═════ 阅读节选 ═════

人性自由与灵魂背叛
2012-04-29江颖
江颖
反抗和背叛是贯穿美国作家菲利普·罗斯绝大多数作品的重要母题,而1998年出版的《我嫁了一个共产党员》从标题上就显示出强烈的政治反抗意识。“反抗……然后是成串的背叛,每个灵魂都是自己的背叛制造厂。”熟悉美国历史的人们会借此联想到“二战”后20世记四五十年代掀起的反共热潮,臭名昭著的麦卡锡时代的残酷、背叛和报复,它不仅侵扰了国家政治,而且从各个方面伤害了人与人之间的感情。文本以这段历史作为背景,以内森·祖克曼为叙事者,内森是艾拉哥哥莫瑞的学生,在1997年师生重逢后,借莫瑞的口,用七天六夜的时间展开了艾拉一生的丰富画卷,“偏激的政治观,极端的人际观以及伴随一生的愤怒抗争”,但自由的人性与形形色色的背叛交织在一起,勾勒出当代美国人普遍的生存境况:麦卡锡时代,美国社会的黑暗势力带来的人性扭曲以及不可避免的毁灭命运。同时借助内森痛苦的背叛与精神成长过程,显现当代美国犹太人如何通过各种手段和方式与主流社会融合,但在追寻中迷失了自我。

═════ 数据部分 ═════

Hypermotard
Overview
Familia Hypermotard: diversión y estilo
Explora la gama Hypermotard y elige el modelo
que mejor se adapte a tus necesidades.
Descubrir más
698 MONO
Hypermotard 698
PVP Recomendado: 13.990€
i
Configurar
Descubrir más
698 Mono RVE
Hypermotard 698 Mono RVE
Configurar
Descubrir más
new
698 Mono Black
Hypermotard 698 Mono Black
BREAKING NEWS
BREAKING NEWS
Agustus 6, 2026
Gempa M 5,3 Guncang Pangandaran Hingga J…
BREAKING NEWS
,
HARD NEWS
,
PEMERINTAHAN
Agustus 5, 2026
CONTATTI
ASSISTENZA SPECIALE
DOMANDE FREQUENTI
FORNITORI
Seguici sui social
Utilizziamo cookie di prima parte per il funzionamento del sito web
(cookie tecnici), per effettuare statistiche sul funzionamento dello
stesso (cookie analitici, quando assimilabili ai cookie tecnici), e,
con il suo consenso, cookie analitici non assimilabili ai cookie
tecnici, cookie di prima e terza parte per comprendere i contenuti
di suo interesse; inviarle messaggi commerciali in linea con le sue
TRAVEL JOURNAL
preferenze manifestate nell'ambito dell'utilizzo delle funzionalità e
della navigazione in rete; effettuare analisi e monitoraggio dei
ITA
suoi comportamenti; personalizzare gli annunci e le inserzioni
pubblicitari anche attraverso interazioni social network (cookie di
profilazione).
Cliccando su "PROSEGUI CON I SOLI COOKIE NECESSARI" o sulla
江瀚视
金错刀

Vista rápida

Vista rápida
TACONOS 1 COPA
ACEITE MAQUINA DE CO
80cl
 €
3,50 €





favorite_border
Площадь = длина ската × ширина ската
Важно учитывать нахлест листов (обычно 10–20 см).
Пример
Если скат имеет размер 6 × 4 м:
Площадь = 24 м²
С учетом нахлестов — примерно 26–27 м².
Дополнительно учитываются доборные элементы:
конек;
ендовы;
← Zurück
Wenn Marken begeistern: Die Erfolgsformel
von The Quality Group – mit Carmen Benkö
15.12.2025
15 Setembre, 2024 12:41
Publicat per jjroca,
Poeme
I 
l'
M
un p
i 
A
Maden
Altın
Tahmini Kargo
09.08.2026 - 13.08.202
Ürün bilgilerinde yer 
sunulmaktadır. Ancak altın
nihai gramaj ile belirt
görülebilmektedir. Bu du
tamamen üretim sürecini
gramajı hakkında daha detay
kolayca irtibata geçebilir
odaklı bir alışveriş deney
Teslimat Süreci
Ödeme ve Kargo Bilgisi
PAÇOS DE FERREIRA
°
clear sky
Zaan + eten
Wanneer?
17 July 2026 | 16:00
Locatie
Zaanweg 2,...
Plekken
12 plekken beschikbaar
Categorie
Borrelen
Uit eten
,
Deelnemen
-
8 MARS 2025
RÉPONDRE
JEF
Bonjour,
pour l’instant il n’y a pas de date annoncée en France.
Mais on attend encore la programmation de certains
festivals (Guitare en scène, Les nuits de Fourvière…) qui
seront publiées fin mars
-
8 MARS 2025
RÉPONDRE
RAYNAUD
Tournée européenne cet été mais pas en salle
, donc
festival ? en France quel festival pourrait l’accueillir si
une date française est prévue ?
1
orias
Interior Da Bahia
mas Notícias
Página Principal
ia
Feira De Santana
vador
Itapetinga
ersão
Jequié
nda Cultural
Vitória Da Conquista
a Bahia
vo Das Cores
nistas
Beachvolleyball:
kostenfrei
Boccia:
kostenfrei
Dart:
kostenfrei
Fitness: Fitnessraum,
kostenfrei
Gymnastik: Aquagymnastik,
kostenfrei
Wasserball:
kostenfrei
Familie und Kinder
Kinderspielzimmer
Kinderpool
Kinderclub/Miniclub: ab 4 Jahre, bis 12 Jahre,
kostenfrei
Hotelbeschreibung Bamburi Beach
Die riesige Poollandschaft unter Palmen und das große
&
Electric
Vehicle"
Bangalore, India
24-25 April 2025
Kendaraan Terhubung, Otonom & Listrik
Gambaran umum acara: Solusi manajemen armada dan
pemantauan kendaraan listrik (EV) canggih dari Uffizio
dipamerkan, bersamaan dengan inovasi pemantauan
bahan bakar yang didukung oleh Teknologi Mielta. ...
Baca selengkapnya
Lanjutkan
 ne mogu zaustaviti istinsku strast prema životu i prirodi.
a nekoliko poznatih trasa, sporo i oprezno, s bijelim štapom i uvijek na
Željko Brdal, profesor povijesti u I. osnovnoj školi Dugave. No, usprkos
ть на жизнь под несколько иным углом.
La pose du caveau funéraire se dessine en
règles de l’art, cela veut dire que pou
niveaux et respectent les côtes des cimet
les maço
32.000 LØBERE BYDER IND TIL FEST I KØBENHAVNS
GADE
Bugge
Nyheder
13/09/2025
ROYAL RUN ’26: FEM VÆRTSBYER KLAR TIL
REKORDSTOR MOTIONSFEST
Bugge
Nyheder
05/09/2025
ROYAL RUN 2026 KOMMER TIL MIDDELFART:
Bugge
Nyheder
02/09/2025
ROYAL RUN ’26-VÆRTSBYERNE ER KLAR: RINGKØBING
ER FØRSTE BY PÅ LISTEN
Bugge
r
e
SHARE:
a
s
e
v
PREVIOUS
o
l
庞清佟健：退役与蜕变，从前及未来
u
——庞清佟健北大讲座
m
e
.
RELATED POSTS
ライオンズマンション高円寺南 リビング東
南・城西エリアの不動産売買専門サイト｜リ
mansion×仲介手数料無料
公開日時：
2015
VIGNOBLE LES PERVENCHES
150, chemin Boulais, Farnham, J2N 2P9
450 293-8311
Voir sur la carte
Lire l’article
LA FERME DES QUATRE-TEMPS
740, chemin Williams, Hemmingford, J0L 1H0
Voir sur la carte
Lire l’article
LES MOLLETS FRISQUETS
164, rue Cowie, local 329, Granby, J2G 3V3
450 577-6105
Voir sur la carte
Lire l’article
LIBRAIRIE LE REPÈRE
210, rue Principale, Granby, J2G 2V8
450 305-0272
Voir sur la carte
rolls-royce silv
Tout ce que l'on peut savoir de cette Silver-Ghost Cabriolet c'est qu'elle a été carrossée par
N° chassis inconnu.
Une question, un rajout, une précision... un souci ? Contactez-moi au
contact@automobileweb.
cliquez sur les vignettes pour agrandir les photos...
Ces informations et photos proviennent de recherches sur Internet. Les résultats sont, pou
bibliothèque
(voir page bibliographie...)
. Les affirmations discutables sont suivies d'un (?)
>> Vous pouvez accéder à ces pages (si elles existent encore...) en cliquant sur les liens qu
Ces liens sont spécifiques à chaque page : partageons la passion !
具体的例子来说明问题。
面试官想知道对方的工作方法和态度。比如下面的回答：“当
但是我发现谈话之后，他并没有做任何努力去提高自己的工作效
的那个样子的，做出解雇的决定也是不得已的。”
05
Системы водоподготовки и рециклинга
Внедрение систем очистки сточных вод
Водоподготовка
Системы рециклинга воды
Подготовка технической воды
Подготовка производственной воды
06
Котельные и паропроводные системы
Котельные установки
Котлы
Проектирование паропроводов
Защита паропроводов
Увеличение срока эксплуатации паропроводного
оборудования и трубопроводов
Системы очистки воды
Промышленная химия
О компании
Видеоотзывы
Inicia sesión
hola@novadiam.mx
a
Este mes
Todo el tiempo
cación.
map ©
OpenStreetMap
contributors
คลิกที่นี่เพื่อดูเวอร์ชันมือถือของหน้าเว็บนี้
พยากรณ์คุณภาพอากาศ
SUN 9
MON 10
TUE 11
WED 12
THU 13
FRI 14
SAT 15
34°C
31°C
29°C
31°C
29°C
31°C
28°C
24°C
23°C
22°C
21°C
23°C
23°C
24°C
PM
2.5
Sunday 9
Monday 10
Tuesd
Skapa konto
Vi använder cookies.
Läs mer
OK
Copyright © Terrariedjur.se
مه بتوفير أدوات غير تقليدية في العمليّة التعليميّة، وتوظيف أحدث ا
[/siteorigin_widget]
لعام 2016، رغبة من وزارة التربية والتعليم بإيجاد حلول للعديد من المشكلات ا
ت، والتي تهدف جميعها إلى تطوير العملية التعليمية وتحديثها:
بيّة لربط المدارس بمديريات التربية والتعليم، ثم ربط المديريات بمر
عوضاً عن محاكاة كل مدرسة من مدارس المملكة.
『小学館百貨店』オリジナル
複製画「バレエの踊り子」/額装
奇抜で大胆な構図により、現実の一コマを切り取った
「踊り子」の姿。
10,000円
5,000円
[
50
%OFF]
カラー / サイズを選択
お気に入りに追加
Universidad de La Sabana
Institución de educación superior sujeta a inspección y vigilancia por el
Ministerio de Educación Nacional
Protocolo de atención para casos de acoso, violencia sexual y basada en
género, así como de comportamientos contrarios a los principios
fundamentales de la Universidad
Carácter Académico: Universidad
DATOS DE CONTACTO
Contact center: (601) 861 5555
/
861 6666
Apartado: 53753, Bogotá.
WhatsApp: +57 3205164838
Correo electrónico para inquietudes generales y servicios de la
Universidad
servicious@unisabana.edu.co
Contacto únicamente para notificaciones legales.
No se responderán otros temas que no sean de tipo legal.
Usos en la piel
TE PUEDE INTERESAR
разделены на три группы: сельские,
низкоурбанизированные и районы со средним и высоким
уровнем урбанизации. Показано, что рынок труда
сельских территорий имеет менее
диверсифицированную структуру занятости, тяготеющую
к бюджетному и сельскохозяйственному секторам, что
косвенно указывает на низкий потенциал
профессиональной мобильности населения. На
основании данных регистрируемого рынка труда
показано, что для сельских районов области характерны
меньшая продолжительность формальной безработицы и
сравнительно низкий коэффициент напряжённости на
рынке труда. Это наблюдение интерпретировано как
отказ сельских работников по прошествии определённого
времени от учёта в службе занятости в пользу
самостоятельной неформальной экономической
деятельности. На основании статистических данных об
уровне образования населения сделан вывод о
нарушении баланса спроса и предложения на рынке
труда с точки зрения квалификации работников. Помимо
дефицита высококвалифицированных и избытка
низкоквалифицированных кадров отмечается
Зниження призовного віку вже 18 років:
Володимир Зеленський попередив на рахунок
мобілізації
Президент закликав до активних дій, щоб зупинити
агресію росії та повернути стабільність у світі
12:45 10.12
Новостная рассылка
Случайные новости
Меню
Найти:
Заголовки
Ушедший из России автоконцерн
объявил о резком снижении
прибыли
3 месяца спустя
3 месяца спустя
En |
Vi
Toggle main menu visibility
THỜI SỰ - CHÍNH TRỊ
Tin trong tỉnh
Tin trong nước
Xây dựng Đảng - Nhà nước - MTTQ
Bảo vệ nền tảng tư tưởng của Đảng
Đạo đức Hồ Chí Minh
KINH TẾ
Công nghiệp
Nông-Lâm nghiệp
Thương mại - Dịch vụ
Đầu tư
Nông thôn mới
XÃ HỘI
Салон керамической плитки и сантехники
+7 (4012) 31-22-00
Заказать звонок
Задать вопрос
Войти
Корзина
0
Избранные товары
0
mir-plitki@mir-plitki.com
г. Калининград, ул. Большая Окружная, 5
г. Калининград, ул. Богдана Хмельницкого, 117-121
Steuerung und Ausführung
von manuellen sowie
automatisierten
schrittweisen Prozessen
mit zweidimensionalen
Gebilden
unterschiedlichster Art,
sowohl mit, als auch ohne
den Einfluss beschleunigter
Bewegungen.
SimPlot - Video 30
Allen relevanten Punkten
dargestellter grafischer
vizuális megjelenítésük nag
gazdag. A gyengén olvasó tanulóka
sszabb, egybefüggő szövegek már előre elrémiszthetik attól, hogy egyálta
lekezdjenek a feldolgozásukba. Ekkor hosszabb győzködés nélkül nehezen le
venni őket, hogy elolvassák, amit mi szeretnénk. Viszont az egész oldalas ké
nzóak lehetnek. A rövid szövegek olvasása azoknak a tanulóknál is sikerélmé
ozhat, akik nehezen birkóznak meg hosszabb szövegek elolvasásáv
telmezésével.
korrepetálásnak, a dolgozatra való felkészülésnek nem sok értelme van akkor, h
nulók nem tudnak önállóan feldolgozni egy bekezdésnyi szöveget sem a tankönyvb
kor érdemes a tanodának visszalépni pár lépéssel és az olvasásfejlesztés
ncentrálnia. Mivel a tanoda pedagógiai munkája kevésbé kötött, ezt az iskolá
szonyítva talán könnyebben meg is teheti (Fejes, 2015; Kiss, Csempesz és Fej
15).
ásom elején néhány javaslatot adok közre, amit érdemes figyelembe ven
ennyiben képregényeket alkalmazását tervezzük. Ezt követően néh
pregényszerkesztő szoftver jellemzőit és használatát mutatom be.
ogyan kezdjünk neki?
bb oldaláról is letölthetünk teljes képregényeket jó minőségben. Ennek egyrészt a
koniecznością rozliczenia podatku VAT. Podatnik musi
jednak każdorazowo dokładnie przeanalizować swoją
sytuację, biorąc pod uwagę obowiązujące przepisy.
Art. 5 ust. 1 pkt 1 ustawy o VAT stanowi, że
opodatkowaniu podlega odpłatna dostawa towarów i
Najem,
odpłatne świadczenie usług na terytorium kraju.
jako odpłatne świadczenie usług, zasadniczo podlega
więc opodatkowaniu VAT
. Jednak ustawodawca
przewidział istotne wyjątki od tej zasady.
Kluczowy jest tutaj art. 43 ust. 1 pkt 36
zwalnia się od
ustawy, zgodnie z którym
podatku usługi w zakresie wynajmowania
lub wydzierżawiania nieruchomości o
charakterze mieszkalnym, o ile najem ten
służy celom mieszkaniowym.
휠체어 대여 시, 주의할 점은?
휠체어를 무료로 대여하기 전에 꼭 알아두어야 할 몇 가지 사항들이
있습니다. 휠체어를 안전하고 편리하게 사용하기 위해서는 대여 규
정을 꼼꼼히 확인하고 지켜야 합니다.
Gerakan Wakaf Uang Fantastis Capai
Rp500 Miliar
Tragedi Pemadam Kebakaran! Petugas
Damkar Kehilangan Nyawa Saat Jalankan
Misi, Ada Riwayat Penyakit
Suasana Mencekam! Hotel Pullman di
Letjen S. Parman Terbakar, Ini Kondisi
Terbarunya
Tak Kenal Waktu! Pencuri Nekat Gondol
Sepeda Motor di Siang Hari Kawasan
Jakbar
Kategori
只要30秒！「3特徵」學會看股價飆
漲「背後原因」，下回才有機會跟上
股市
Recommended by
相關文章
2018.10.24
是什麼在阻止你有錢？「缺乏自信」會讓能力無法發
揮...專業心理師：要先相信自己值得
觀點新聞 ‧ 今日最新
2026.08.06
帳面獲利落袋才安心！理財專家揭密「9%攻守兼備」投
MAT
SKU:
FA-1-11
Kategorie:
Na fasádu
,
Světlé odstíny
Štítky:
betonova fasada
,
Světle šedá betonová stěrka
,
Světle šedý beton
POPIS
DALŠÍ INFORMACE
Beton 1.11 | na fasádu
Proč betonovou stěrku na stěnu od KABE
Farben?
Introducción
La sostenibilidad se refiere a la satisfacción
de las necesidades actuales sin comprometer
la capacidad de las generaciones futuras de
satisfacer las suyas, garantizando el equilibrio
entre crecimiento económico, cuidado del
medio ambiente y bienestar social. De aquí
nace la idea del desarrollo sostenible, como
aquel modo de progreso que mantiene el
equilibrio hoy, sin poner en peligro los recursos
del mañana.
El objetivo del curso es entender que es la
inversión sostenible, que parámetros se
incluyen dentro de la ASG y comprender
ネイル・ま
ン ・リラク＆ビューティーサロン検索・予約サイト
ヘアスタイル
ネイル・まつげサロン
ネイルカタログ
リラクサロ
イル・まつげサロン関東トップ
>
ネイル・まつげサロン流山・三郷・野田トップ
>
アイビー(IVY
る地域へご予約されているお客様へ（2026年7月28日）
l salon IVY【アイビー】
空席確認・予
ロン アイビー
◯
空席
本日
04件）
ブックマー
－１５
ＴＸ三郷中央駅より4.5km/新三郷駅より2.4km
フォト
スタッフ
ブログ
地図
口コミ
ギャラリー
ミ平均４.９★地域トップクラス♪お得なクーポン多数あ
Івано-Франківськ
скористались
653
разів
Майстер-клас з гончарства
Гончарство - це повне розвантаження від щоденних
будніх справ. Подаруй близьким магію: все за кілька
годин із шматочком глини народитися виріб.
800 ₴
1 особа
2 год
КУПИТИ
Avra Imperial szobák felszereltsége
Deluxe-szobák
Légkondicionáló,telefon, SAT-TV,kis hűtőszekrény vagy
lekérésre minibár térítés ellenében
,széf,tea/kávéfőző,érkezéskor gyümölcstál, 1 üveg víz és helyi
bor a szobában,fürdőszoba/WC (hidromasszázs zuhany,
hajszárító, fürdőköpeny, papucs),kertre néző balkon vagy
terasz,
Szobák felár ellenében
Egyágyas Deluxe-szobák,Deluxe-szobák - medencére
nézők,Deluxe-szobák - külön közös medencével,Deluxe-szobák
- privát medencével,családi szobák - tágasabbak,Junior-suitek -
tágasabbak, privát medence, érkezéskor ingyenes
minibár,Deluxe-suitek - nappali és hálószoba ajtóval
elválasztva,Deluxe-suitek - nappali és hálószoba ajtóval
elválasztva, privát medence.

═════

把上面那篇评论《我嫁了一个共产党员》的文章从头到尾一字不差地抄写一遍。

## 任务结果
人性自由与灵魂背叛
2012-04-29江颖
江颖
反抗和背叛是贯穿美国作家菲利普·罗斯绝大多数作品的重要母题,而1998年出版的《我嫁了一个共产党员》从标题上就显示出强烈的政治反抗意识。“反抗……然后是成串的背叛,每个灵魂都是自己的背叛制造厂。”熟悉美国历史的人们会借此联想到“二战”后20世记四五十年代掀起的反共热潮,臭名昭著的麦卡锡时代的残酷、背叛和报复,它不仅侵扰了国家政治,而且从各个方面伤害了人与人之间的感情。文本以这段历史作为背景,以内森·祖克曼为叙事者,内森是艾拉哥哥莫瑞的学生,在1997年师生重逢后,借莫瑞的口,用七天六夜的时间展开了艾拉一生的丰富画卷,“偏激的政治观,极端的人际观以及伴随一生的愤怒抗争”,但自由的人性与形形色色的背叛交织在一起,勾勒出当代美国人普遍的生存境况:麦卡锡时代,美国社会的黑暗势力带来的人性扭曲以及不可避免的毁灭命运。同时借助内森痛苦的背叛与精神成长过程,显现当代美国犹太人如何通过各种手段和方式与主流社会融合,但在追寻中迷失了自我。